The BAU was created in the early 1970s as an effort to curb the increased prevalence of homicides and sexual assaults occurring in the United States. It was founded by two trailblazing agents: Robert Ressler, a veteran who solved robberies, arsons, and homicides within his post in the Army, and John Douglas, a hostage negotiator for the FBI. The program’s main goal was to study incarcerated criminals in an effort to gain insights that would hopefully help prevent or solve future crimes. While the study of criminal behavior wasn’t new, the use of psychology to create profiles of a criminal was rarely used, if ever, and law enforcement relied primarily on hard evidence.

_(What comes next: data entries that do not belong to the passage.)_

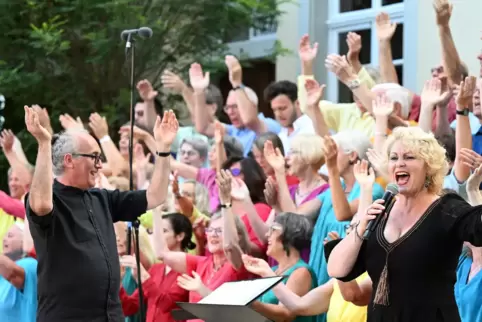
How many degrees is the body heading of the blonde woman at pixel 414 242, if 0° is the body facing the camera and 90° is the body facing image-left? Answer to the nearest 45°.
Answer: approximately 45°

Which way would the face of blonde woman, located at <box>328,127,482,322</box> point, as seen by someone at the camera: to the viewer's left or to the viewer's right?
to the viewer's left

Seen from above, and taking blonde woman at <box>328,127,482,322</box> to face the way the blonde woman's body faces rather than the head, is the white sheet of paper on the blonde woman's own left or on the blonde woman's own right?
on the blonde woman's own right
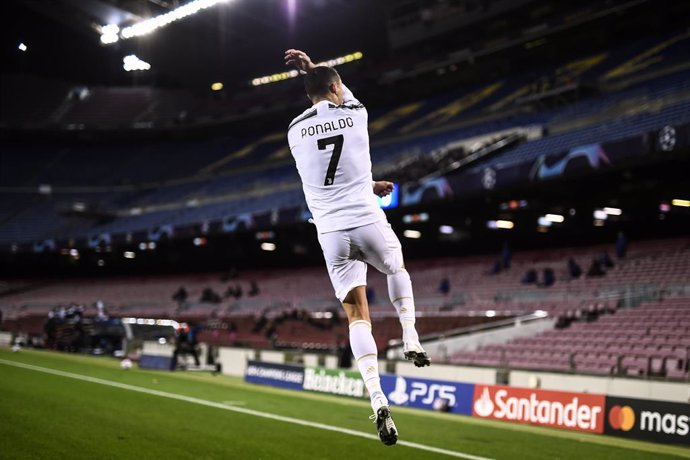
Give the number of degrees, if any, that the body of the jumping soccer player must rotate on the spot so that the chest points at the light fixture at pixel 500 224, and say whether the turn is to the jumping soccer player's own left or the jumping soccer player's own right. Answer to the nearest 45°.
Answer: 0° — they already face it

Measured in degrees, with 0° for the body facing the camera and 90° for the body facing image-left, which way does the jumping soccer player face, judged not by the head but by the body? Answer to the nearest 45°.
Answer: approximately 180°

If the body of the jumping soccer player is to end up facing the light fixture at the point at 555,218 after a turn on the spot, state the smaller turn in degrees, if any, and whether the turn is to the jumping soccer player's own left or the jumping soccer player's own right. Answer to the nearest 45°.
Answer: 0° — they already face it

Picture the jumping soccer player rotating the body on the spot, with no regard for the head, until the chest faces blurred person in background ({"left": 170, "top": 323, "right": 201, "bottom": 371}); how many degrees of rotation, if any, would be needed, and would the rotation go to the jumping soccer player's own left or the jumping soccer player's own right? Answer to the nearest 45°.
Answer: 0° — they already face them

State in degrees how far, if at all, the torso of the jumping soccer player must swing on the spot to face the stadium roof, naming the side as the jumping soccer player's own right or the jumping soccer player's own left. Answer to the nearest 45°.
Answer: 0° — they already face it

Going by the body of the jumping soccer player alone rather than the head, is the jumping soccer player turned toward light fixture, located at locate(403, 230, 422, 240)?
yes

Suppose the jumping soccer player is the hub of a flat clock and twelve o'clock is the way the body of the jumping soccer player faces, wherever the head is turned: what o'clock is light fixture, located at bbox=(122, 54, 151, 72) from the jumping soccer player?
The light fixture is roughly at 11 o'clock from the jumping soccer player.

In fact, the term “serial killer” didn’t exist until Ressler coined it to describe the pattern of multiple instances of murder in different locations over time, allowing for periods in which they would cool off and return to their lives.

While the study of criminal behavior wasn’t new, the use of psychology to create profiles of a criminal was rarely used, if ever, and law enforcement relied primarily on hard evidence.

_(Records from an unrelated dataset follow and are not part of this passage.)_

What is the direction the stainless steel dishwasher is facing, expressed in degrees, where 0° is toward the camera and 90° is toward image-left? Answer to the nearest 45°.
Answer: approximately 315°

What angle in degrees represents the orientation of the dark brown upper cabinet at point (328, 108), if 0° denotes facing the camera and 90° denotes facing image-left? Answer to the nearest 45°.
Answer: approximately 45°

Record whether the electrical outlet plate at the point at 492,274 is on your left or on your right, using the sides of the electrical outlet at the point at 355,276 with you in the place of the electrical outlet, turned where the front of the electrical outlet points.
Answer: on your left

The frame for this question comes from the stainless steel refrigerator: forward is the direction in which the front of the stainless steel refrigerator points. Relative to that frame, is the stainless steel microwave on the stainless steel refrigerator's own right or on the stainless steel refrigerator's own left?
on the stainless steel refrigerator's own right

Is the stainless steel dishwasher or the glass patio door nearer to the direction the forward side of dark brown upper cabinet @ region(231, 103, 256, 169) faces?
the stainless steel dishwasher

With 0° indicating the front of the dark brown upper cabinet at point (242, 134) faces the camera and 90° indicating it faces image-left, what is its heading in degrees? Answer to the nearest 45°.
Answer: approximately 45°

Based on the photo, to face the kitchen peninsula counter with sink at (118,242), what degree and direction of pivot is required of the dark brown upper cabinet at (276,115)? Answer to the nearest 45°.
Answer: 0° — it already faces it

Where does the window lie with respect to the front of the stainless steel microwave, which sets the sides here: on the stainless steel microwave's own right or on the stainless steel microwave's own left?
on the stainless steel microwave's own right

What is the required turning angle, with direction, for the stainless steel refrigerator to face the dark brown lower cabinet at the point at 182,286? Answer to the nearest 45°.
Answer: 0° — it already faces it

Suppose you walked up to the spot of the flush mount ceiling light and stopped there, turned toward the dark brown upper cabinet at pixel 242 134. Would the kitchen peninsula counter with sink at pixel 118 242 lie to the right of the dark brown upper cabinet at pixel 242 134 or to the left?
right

A psychological profile is, by definition, a tool that helps law enforcement narrow a suspect pool; it provides a description of the type of suspected perpetrator based off of the evidence at a crime scene and the many clues left behind that reveal one’s behavioral patterns and personality. To build a basis for this system, Ressler and Douglas set out to meet with and study incarcerated killers such as Ed Kemper, the infamous “Co-Ed Killer” who inspired the character of Buffalo Bill in the film “Silence of the Lambs.” Kemper was eager to talk to the agents and provided insights into the minds of serial killers, including his proclivity to harm animals as a child, which paralleled that of others, and a deep-rooted childhood trauma traced back to his mother, which influenced his choice of victims. The two agents gathered information from serial killers and predators about their motives, how they planned crimes, the details of their crimes, and the disposal of evidence, amongst other topics such as childhood and family life.

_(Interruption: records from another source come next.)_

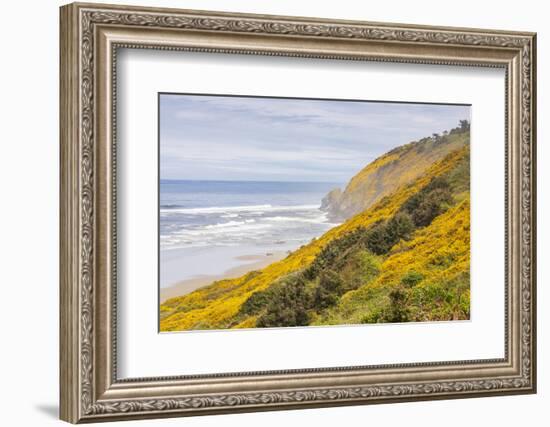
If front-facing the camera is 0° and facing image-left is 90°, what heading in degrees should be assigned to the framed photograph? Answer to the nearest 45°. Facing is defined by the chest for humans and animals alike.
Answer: approximately 315°
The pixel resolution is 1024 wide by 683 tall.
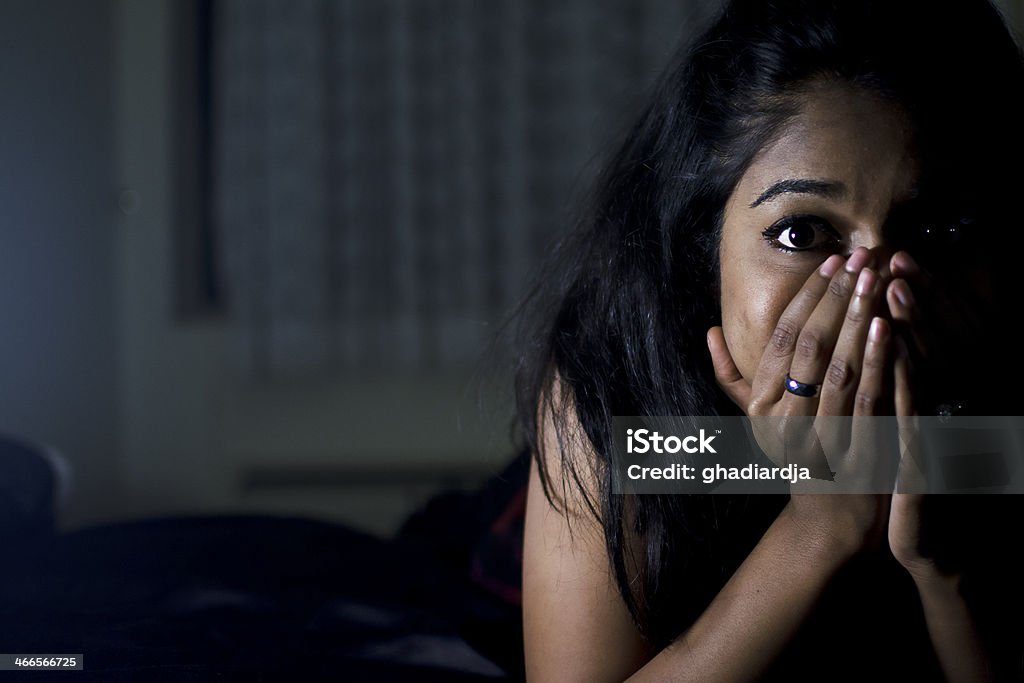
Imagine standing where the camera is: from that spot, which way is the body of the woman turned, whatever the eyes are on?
toward the camera

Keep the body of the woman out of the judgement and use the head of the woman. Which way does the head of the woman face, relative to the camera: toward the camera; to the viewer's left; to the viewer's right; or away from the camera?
toward the camera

It was through these interviews that Ressler and Douglas managed to begin the field of forensic psychology and create a basis of the three main types of perpetrators: organized offenders, disorganized offenders, and mixed offenders. The distinctions lay in the level of intelligence; for example, organized killers were described to be smarter, with a stable lifestyle, and a tendency to dispose of evidence. Disorganized killers had a lower intelligence, carried out their crimes with less forethought, often had a history of mental illness, and were more violent than their organized counterparts. The body of knowledge built through Ressler and Douglas’s interviews provided substantial evidence supporting Macdonald’s Triad, a theory from 1963 which linked pyromania, bedwetting past the usual age, and extreme cruelty to animals to particularly violent homicidal behavior.

Ressler and Douglas managed to begin the field of forensic psychology and create a basis of the three main types of perpetrators: organized offenders, disorganized offenders, and mixed offenders.

Furthermore, Ressler and Douglas’s work in the field revealed that the crime scene held more than physical evidence and could be helpful in determining the killer’s psychology. They may leave behind a signature, such as using a certain knot or harming the victim in a specific way, that may even indicate to the profiler a mental disturbance or personality type. In the end, they had interviewed 36 incarcerated criminals and, with the help of Ann Wolbert Burgess’s studies with sexual assault victims, compiled and created a working database.

Since Ressler and Douglas began their groundbreaking work, the Behavioral Analysis Unit has expanded immensely, including branches into violent extremism, terrorism, violent prison and street gangs, and hostage negotiations. It’s even been immortalized in another television show, Netflix’s “Mindhunter,” a fictionalized but mostly true account of Ressler and Douglas’s work.